» **Text passage**:
_ _ _ _

Ava and her fudge always make for a great time. I always very much enjoy the misadventures she finds herself in, and the predicaments based on things related to her love of fudge! In this helping of the series, the town is turned upside down because of a sacred divinity recipe. And I can't honestly say that I blame them... divinity is just to die for! But it becomes quite the crime caper, and quite the story! From start to finish it keeps you engaged and leaves you dying to taste something sweet - something that I would be willing to bet is the best darn fudge you'd ever eat!
Rating: 4.5 stars
I received a copy of this book from the publisher in exchange for an honest review. All conclusions reached are my own.
a Rafflecopter giveaway
It’s autumn in Fishers’ Harbor, Wisconsin, and fudge shop owner Ava Oosterling is busy preparing for the harvest festival and a visit from some royal relatives who live in Belgium. According to Ava’s grandpa, a famous divinity fudge recipe from the 1860s is hidden somewhere in a local historical church—a treat fit for a prince.
But when a fire in the church reveals the body of a murdered man, it looks like someone is willing to go to any length to possess the valuable secret to the divinity fudge. As Ava searches for the killer—and the recipe—she could use a little divine intervention, because she may have bitten off more than she can chew.
Introducing the Fudge Shop Mystery series (and a yummy, pretty recipe)
by Christine DeSmet
Thank you, Marie, for having me as a guest.
In the Fudge Shop Mystery series, Ava Oosterling and her Grandpa Gil operate Oosterlings' Live Bait, Bobbers & Belgian Fudge & Beer on a harbor in Door County, Wisconsin, known as the "Cape Cod of the Midwest."
In the new Five-Alarm Fudge, Book 3 of the Fudge Shop Mystery series, Ava and her Grandpa Gil are again mixed up in a fun fudge felony - this time involving romance, royal relatives, and revenge.
When a visiting European prince asks Ava Oosterling to unearth a priceless, 1800s divinity fudge recipe, the request fans the flames of foul play, with murder marring Ava's Cinderella dreams.
Ava's signature fudge is "Cinderella Pink Fairy Tale Fudge," a cherry-vanilla flavor made from Door County's famous cherries. Each book features two or three fudge recipes. In Five-Alrm Fudge, a divine divinity recipe is important to a prince.

_ _ _ _

» **Extracted data**:
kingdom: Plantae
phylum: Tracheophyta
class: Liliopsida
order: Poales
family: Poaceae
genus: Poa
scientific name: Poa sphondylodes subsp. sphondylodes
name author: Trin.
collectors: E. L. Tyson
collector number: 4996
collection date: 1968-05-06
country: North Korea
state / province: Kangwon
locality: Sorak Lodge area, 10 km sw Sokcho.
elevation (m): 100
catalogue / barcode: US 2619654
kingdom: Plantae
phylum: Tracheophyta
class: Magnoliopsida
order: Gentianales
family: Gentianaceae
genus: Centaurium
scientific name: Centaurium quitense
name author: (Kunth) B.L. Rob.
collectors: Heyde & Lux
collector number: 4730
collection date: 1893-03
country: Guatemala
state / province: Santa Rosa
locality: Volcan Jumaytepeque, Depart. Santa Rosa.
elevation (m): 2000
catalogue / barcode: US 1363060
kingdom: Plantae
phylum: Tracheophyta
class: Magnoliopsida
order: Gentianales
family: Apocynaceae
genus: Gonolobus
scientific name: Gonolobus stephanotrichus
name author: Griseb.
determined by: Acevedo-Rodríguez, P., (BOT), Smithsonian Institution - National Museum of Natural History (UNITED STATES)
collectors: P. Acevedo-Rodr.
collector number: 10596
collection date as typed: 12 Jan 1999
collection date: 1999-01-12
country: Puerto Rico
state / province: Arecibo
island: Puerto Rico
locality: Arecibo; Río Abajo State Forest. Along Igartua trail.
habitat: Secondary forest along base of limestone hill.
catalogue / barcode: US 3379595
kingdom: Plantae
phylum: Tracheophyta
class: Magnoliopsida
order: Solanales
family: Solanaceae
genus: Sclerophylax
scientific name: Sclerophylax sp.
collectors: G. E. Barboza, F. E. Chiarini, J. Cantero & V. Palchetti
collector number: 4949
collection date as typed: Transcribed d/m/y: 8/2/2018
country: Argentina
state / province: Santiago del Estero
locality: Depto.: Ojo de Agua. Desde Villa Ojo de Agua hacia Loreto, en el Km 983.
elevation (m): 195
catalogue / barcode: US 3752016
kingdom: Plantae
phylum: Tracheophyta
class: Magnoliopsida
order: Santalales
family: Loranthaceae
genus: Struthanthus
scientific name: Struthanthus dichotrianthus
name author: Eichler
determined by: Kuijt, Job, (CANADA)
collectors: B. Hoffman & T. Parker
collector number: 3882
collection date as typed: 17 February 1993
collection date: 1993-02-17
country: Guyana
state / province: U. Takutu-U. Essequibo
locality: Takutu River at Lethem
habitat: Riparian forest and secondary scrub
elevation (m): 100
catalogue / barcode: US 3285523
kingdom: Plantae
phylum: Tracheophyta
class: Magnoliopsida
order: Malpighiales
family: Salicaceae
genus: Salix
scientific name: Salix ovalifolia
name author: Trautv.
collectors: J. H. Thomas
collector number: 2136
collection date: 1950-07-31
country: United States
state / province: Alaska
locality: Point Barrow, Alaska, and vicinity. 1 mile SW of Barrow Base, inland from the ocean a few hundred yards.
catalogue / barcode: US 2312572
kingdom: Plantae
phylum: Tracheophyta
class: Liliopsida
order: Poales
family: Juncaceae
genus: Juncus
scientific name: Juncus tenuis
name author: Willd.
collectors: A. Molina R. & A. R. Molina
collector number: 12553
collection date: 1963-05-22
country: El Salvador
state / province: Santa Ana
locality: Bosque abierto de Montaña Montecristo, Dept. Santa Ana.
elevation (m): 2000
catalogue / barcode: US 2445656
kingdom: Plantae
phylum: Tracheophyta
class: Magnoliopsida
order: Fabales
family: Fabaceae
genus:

_ _ _ _

» **Short exercise 1**: In the text above about the Fudge Shop Mystery series, what is the name of Ava's signature fudge?
» **Short exercise 2**: Pick up the post about the Fudge Shop Mystery series after its last sentence and keep writing it.

» **Written answer 1**: Cinderella Pink Fairy Tale Fudge, a cherry-vanilla flavor.

» **Written answer 2**:
In the story, Grandpa took it upon himself to invite the prince of Belgium to visit. Grandpa insists the prince is a shirt-tail relation but far enough removed by ancestors to qualify as marriage material for Ava.
Ava is beside herself with Grandpa. She's in the midst of a rekindled romance with her ex, Dillon Rivers, who is refurbishing the Blue Herron Inn in order for Ava to take it over. In the meantime, Ava lives in a rundown rental cabin with an ever-present field mouse.
Grandpa has also promised the prince that Ava will find a long, lost divinity fudge recipe supposedly hidden in a local historical church by a Belgian nun during an 1871 fire.
The irony of being surrounded by miles and miles of water in this peninsular county is that on October 8, 1871, the very real Great Fire (also known as the Peshtigo Fire) happened - taking an estimated 1,500 to 2,000 lives in this region. This event occurred the same days as the famous Chicago fire that took about 300 lives.
This novel delves into a lot of real history of the region. Did you know that this area is home to the only church-sanctioned Marian sighting in the United States? You'll learn about the real Sister Adele Brise, who hid in a wood church and was spared in the Great Fire. Prior to that event, she reported being visited by Mary, the mother of Jesus. Today, travelers from across the United States stop at the shrine of Champion, Wis., on their way to Door County.
Just north of there, in Namur, Wis., Grandpa Gil feels sure that the traveling, teaching nun must have hidden an early version of a divinity fudge recipe in the brick church, thus protecting the special recipe from fires.
Ava scours the local church for the recipe, but instead finds a dead body, a fire, and the start of a game of hide-and-seek with an arsonist out to do in Ava before she can try on the glass slipper.
Other regular characters in my series include Ava's best friend Pauline, who's a kindergarten teacher, and Laura, who's having twins and waiting for her husband to come home from a special mission in the Middle East.
There's also a smart gaggle of church ladies who often cause Ava no end of trouble when they volunteer at the fudge shop.
And Dillon Rivers' American water spaniel, Lucky Harbor, finds his nose in all kinds of trouble in every fudge mystery.
My series presents a warm-hearted view of a real place popular for vacations. I hope readers have a chance to look it up online to explore and then visit sometime where reading a Fudge Shop Mystery while lazing away a day in a hammock is what Door County is all about.
Cinderella Pink Fairy Tale Fudge Recipe
This easy, microwave recipe for a cherry-vanilla fudge is a favorite with my friends and coworkers. They like the "diamonds" they find in the fudge. (Leave out the diamonds if you don't like the crunchy texture.)
This recipe can be made on the stovetop in a heavy pan if you prefer. Medium heat.
Before you cook: Prepare an 8x8-inch pan by lining it with wax paper so that the wax paper comes over the edges. Spray the paper lightly with nonstick vegetable cooking spray.
3 cups white chocolate chips (Use 2 cups if you like softer fudge)
14-ounce can sweetened condensed milk
1 teaspoon vanilla extract
1 cup dried cherries (or can used canned whole tart cherries, chopped)
Red food coloring
1/2 cup edible white or clear glitter (large size) for "diamonds" (optional)
Pink or white luster dust (optional)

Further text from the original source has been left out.